Based on the data from these two reports, you can glean some very positive insights:

  • The students who are in the 40th percentile or lower in reading achievement in MAP Growth are in ZPD levels two and three in phonological awareness and phonics/word recognition in MAP Reading Fluency. This tells you that these students need support across all areas of reading, including strengthening their foundational skills. This will likely support growth in the other instructional areas, such as literary and informational text and vocabulary.
  • Some students in the MAP Growth reading quintile of 41st–60th percentile are already testing in oral reading in MAP Reading Fluency, while some are ready to secure foundational skills, like blending and segmenting or phonemic manipulation (ZPD levels three and four). Even when students start to demonstrate strength in these critical skills, you will continue to reinforce them.
  • There are no real surprises in student achievement when comparing data from these two reports. In other words, students who are testing in oral reading in MAP Reading Fluency are not in the lower quintiles in MAP Growth reading, or vice versa. This tells you that their development of these differing skills is comparable.
  • Based on MAP Reading Fluency data alone, you now know that about a quarter of your students are reading passages orally, which is the spring goal for all first graders. Differentiating instruction will be easier because there are fewer groupings of students across these foundational skill areas now.
  • As the science of reading and Scarborough’s Reading Rope tell us, students will need to secure language comprehension skills to successfully construct meaning while reading. Looking at the data in the Instructional Planning report, you notice there are big discrepancies between some students’ language comprehension scores (i.e., picture vocabulary and listening comprehension) and their phonological awareness and phonics skills development. While some students may be achieving in those domains now, struggling in language comprehension (e.g., vocabulary) will eventually hold them back from the goal of reading comprehension. The next step is to cross-reference these students’ percentile groupings to their reading achievement percentiles in the MAP Growth Class Profile report.

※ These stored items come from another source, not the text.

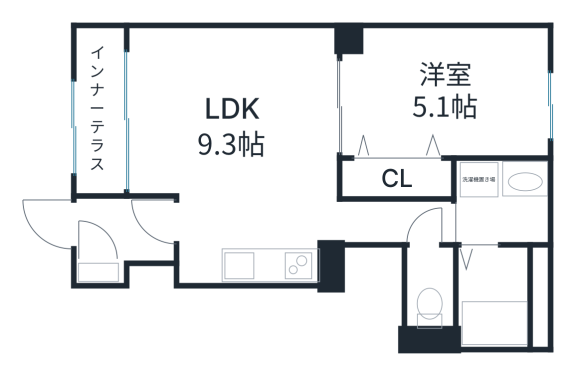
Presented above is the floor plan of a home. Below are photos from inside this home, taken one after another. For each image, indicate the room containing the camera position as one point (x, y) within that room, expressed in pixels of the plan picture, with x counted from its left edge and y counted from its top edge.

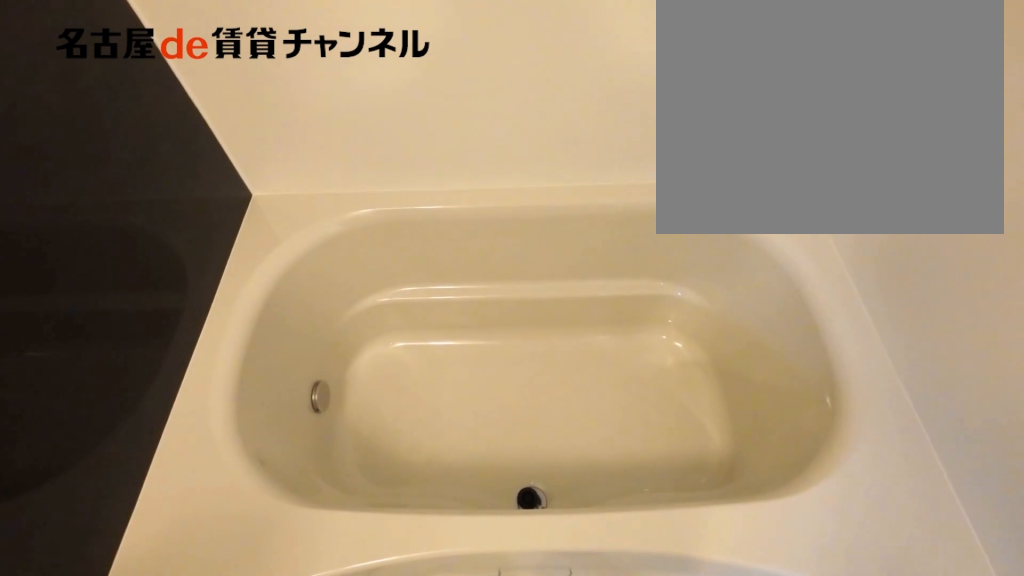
(500, 295)
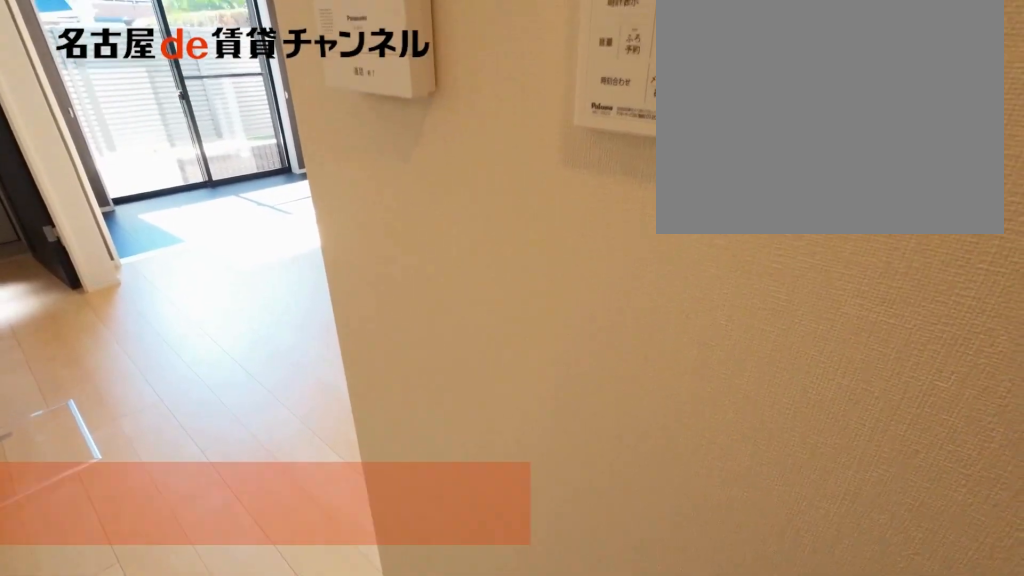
(239, 149)
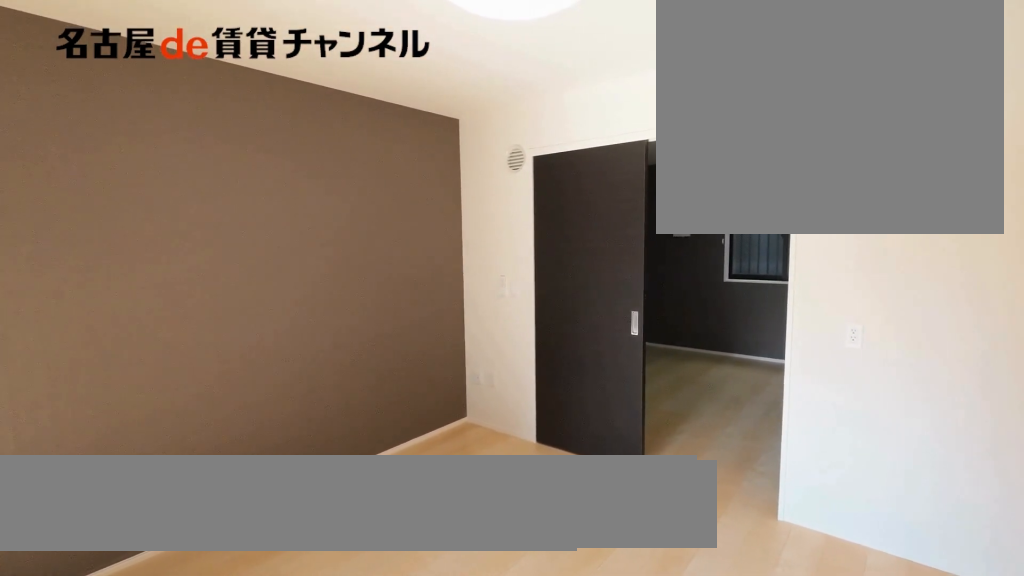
(239, 149)
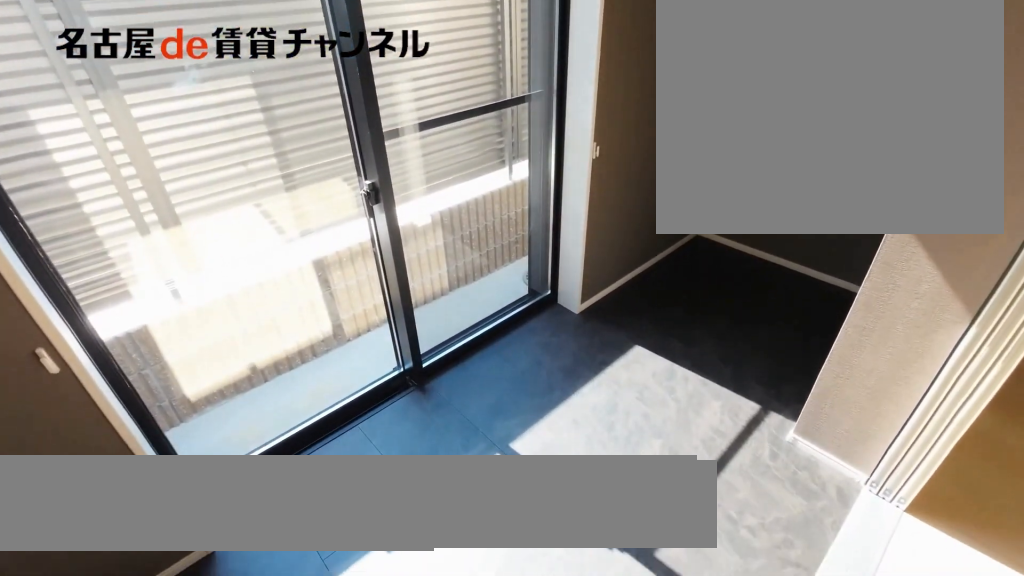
(99, 112)
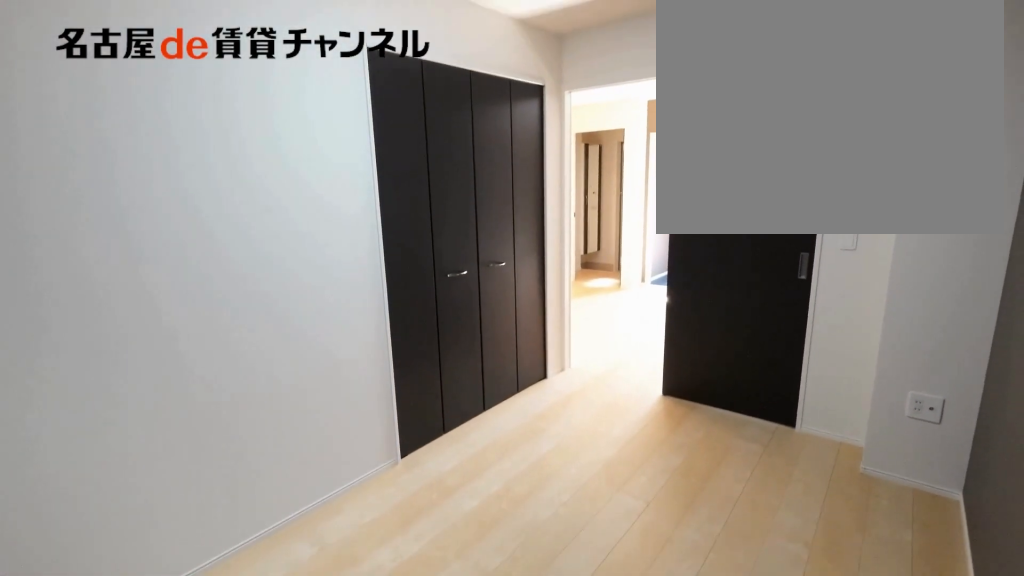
(442, 92)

Moving forward with confidence

Because your life as a first-grade teacher is jam packed each day, examining assessment data is something that may sometimes move to the bottom of your to-do list. But, after reviewing the data from both MAP Growth and MAP Reading Fluency on this snowy day in January, you feel more confident and also validated that your efforts in foundational skills instruction are working. Your first-graders are moving forward on their reading journey, and you are inspired to continue to guide them.

It’s time to head home for the day, and already you have ideas for tomorrow about ways to group your students while supporting them one at a time.